*** Source material ***
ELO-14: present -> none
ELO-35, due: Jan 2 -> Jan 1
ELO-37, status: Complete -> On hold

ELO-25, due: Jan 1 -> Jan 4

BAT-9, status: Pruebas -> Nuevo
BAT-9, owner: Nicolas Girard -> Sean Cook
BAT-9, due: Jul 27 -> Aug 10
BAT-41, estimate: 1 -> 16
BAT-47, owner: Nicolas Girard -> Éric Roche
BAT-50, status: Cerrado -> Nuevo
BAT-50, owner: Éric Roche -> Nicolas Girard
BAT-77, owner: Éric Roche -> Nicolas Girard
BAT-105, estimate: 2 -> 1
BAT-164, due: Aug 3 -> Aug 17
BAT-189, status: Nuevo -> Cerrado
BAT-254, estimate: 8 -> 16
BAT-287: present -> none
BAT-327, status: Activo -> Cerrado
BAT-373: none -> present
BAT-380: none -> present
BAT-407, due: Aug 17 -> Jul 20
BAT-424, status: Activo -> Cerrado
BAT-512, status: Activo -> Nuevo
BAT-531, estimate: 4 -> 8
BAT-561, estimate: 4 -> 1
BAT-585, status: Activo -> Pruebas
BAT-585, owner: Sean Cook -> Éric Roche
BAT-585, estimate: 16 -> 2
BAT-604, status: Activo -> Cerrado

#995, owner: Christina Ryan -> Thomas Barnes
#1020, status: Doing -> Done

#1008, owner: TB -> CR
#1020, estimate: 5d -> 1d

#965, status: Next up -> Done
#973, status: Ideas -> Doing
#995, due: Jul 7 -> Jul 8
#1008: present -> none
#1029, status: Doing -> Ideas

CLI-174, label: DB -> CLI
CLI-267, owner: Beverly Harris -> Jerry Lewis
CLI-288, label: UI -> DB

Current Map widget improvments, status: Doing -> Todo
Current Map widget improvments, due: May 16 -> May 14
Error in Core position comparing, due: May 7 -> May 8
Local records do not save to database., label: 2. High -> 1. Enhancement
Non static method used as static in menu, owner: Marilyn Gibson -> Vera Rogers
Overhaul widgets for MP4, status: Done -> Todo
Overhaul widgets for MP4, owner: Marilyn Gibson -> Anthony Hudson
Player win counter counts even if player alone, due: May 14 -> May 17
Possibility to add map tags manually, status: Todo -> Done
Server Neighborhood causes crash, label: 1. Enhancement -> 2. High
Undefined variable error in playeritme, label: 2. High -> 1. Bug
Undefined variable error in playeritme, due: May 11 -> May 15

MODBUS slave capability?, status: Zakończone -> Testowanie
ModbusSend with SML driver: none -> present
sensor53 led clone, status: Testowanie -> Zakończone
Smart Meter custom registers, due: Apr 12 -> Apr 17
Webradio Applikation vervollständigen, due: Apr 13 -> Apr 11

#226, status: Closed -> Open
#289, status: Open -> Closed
*** End of Source material ***
(Exercise requirements)
Character for character, reproduce all of the lines above.

(Task solution)
ELO-14: present -> none
ELO-35, due: Jan 2 -> Jan 1
ELO-37, status: Complete -> On hold

ELO-25, due: Jan 1 -> Jan 4

BAT-9, status: Pruebas -> Nuevo
BAT-9, owner: Nicolas Girard -> Sean Cook
BAT-9, due: Jul 27 -> Aug 10
BAT-41, estimate: 1 -> 16
BAT-47, owner: Nicolas Girard -> Éric Roche
BAT-50, status: Cerrado -> Nuevo
BAT-50, owner: Éric Roche -> Nicolas Girard
BAT-77, owner: Éric Roche -> Nicolas Girard
BAT-105, estimate: 2 -> 1
BAT-164, due: Aug 3 -> Aug 17
BAT-189, status: Nuevo -> Cerrado
BAT-254, estimate: 8 -> 16
BAT-287: present -> none
BAT-327, status: Activo -> Cerrado
BAT-373: none -> present
BAT-380: none -> present
BAT-407, due: Aug 17 -> Jul 20
BAT-424, status: Activo -> Cerrado
BAT-512, status: Activo -> Nuevo
BAT-531, estimate: 4 -> 8
BAT-561, estimate: 4 -> 1
BAT-585, status: Activo -> Pruebas
BAT-585, owner: Sean Cook -> Éric Roche
BAT-585, estimate: 16 -> 2
BAT-604, status: Activo -> Cerrado

#995, owner: Christina Ryan -> Thomas Barnes
#1020, status: Doing -> Done

#1008, owner: TB -> CR
#1020, estimate: 5d -> 1d

#965, status: Next up -> Done
#973, status: Ideas -> Doing
#995, due: Jul 7 -> Jul 8
#1008: present -> none
#1029, status: Doing -> Ideas

CLI-174, label: DB -> CLI
CLI-267, owner: Beverly Harris -> Jerry Lewis
CLI-288, label: UI -> DB

Current Map widget improvments, status: Doing -> Todo
Current Map widget improvments, due: May 16 -> May 14
Error in Core position comparing, due: May 7 -> May 8
Local records do not save to database., label: 2. High -> 1. Enhancement
Non static method used as static in menu, owner: Marilyn Gibson -> Vera Rogers
Overhaul widgets for MP4, status: Done -> Todo
Overhaul widgets for MP4, owner: Marilyn Gibson -> Anthony Hudson
Player win counter counts even if player alone, due: May 14 -> May 17
Possibility to add map tags manually, status: Todo -> Done
Server Neighborhood causes crash, label: 1. Enhancement -> 2. High
Undefined variable error in playeritme, label: 2. High -> 1. Bug
Undefined variable error in playeritme, due: May 11 -> May 15

MODBUS slave capability?, status: Zakończone -> Testowanie
ModbusSend with SML driver: none -> present
sensor53 led clone, status: Testowanie -> Zakończone
Smart Meter custom registers, due: Apr 12 -> Apr 17
Webradio Applikation vervollständigen, due: Apr 13 -> Apr 11

#226, status: Closed -> Open
#289, status: Open -> Closed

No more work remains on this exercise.